WABI (Channel 5) interviewed Griffin Dill and Thomas Rounsville about testing done at the University of Maine Cooperative Extension Tick Lab, which is part of the Pest Management Unit within the Cooperative Extension Diagnostic and Research Laboratory. Maine residents can have ticks tested for pathogens for $15 per sample. “We can get a good idea of the geographic distribution of where ticks are being found, what ticks are being found, as well as where and what pathogens are being found within the tick population,” said Dill, an integrated pest management professional with Cooperative Extension and coordinator of the tick lab.
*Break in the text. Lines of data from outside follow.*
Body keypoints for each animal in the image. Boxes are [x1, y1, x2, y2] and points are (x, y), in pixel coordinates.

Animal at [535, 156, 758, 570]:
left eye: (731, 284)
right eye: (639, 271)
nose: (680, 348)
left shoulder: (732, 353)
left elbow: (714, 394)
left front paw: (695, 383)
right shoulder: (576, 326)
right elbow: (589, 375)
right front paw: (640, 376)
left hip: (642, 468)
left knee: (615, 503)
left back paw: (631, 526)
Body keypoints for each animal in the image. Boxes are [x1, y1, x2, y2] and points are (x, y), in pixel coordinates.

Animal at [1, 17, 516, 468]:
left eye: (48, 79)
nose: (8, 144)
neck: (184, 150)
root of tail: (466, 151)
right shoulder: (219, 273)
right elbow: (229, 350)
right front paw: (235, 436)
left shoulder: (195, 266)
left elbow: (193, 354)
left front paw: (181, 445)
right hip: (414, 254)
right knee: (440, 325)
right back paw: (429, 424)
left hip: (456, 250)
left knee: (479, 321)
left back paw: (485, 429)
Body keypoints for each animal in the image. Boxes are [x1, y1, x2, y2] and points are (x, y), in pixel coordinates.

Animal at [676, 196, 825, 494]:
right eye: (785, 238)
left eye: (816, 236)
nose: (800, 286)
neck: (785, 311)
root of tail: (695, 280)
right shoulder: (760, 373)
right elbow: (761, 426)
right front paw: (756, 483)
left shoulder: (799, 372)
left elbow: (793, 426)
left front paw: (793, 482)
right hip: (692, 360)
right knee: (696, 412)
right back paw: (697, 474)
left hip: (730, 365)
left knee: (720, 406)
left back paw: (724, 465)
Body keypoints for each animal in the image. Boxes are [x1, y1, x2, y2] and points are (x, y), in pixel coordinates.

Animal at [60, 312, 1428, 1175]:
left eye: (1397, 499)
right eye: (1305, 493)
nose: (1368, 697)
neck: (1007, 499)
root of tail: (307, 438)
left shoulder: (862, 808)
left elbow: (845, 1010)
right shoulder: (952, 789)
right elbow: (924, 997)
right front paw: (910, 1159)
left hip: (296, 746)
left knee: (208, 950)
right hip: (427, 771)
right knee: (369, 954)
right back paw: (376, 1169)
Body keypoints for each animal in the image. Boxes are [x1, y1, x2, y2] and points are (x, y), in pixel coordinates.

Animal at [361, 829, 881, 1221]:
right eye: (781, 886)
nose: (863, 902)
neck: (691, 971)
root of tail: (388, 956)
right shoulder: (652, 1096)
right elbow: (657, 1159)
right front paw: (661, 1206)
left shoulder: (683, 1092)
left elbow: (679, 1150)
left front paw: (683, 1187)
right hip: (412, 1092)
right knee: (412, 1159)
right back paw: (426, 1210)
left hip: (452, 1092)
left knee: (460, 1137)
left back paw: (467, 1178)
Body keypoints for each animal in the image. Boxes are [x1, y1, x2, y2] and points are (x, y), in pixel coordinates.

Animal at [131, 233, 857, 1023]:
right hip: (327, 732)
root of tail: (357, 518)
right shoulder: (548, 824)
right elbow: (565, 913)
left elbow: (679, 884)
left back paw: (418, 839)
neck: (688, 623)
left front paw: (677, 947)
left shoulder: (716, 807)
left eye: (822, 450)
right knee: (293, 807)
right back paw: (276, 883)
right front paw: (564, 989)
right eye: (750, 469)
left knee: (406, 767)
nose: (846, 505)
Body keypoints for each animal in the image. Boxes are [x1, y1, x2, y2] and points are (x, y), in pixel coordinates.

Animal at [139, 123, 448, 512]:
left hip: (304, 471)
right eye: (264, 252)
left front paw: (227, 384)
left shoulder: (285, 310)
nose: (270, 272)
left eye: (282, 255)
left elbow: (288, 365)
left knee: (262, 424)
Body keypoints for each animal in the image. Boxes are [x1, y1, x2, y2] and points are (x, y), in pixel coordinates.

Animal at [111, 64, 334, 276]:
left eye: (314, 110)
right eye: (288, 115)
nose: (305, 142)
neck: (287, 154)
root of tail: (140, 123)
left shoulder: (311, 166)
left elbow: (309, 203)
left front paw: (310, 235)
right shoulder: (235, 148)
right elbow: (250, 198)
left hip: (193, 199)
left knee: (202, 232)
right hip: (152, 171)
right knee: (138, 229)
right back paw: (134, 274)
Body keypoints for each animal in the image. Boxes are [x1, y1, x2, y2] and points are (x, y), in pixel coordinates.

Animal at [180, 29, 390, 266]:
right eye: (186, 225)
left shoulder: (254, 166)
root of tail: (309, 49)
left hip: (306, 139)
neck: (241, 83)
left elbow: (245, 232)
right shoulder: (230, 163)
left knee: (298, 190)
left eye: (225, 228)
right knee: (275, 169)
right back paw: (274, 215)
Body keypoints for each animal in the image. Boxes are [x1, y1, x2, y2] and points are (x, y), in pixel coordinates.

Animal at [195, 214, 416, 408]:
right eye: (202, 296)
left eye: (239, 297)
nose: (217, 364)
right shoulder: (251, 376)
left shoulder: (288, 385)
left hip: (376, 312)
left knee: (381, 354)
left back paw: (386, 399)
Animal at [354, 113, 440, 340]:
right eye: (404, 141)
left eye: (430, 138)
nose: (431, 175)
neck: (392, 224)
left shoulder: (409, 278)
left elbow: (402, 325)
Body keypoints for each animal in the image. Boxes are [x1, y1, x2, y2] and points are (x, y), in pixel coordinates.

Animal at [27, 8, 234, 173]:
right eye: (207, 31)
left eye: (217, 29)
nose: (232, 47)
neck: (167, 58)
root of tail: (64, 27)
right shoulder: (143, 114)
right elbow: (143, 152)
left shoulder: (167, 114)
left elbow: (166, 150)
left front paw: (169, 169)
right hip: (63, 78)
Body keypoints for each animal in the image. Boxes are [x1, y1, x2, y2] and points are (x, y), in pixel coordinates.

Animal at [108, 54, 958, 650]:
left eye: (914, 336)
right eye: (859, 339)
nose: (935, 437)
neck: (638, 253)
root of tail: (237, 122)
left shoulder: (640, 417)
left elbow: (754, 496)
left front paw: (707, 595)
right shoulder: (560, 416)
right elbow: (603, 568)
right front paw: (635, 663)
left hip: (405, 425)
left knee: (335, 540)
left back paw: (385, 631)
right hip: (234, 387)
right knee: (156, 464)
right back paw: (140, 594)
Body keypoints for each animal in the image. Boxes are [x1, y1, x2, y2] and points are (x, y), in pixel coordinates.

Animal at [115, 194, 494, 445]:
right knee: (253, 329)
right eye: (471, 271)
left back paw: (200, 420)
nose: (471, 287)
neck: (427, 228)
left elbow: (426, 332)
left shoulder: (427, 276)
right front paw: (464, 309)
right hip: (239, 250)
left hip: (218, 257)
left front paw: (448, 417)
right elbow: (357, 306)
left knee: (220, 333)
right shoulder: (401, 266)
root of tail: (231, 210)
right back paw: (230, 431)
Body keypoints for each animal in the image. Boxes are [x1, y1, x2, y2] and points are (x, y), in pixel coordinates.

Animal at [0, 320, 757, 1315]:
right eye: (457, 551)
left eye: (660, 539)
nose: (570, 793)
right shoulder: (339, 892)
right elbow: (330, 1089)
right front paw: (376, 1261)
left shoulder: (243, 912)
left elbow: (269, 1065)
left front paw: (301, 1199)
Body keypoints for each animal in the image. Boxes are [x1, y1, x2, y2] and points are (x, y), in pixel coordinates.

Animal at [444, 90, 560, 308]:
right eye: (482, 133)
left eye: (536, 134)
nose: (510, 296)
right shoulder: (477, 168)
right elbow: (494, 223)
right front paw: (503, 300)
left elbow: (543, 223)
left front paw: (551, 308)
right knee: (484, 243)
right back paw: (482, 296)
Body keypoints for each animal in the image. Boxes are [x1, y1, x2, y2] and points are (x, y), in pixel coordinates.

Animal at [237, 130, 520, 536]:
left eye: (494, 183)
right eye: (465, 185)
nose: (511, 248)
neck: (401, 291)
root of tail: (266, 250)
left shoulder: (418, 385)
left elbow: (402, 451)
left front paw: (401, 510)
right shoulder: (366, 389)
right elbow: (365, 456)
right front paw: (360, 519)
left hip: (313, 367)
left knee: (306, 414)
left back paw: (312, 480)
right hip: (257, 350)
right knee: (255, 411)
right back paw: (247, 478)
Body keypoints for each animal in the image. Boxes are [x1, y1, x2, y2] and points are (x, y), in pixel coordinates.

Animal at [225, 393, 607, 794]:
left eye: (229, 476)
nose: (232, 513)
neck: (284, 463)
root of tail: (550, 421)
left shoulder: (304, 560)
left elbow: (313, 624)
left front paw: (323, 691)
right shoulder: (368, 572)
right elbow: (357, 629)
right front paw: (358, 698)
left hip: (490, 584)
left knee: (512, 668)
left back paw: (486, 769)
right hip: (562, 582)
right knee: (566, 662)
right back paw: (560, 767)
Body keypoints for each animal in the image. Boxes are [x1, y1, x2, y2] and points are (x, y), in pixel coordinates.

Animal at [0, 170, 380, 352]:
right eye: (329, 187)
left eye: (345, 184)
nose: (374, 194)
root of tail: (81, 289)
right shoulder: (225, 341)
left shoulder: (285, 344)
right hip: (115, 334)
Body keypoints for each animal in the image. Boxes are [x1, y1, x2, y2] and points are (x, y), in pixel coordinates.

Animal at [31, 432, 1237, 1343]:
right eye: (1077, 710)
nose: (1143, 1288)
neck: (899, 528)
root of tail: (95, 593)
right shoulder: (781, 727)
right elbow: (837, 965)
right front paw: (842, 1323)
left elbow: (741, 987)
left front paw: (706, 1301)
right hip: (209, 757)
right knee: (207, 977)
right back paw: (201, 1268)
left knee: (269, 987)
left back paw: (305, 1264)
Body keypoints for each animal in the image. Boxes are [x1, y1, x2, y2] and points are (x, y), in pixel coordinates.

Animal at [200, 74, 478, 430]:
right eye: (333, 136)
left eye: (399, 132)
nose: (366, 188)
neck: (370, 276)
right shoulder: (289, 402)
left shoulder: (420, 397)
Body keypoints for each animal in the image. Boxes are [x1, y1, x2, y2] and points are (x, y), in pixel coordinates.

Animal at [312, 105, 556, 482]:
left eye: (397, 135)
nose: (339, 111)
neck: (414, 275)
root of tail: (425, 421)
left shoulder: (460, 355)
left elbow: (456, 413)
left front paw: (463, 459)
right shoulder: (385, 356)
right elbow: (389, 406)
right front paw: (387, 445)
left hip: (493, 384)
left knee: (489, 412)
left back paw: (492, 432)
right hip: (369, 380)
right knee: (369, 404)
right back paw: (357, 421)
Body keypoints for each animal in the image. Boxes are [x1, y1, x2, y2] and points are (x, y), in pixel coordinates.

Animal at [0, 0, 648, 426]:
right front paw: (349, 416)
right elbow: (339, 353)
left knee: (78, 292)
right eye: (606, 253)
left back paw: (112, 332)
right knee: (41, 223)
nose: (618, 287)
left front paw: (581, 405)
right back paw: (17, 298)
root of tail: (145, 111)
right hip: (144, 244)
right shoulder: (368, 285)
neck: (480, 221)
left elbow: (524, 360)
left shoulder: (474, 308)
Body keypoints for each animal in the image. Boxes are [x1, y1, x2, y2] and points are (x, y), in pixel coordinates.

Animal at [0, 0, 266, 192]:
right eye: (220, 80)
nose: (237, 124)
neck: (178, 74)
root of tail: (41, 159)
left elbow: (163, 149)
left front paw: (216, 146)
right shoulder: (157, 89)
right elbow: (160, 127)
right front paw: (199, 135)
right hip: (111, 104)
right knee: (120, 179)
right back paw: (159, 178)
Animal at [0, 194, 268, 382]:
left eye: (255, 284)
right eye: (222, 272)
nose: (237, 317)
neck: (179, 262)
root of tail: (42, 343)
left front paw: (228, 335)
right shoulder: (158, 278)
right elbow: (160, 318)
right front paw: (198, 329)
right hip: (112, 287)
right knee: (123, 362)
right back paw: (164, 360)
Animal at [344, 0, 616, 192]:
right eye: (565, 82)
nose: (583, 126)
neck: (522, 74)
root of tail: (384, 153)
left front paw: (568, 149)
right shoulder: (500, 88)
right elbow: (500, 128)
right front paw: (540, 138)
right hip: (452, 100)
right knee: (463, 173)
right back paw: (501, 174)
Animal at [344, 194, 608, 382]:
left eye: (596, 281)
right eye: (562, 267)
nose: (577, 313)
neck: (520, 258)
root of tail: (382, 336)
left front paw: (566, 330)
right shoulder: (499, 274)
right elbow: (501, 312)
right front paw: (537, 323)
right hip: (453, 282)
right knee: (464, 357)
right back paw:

Dill told WABI the lab has received 1,500 ticks since April. “The primary ones we are looking at are deer ticks, the dog tick, and something called the woodchuck tick. The deer tick and the dog tick are by far the most common species that we encounter.” Thomas Rounsville, a molecular diagnostic professional with Cooperative Extension, said testing can provide people with peace of mind as well as allow staff to “create maps throughout the state of higher areas of risk [and to] research how these tick-borne diseases are changing.” Instructions about submitting a tick specimen is on the Tick Lab website. B98.5, Central Maine’s country radio station, encouraged people to submit ticks for testing to the lab in light of the Maine Center for Disease Control announcement that an adult patient in southern Maine had been diagnosed with Powassan virus.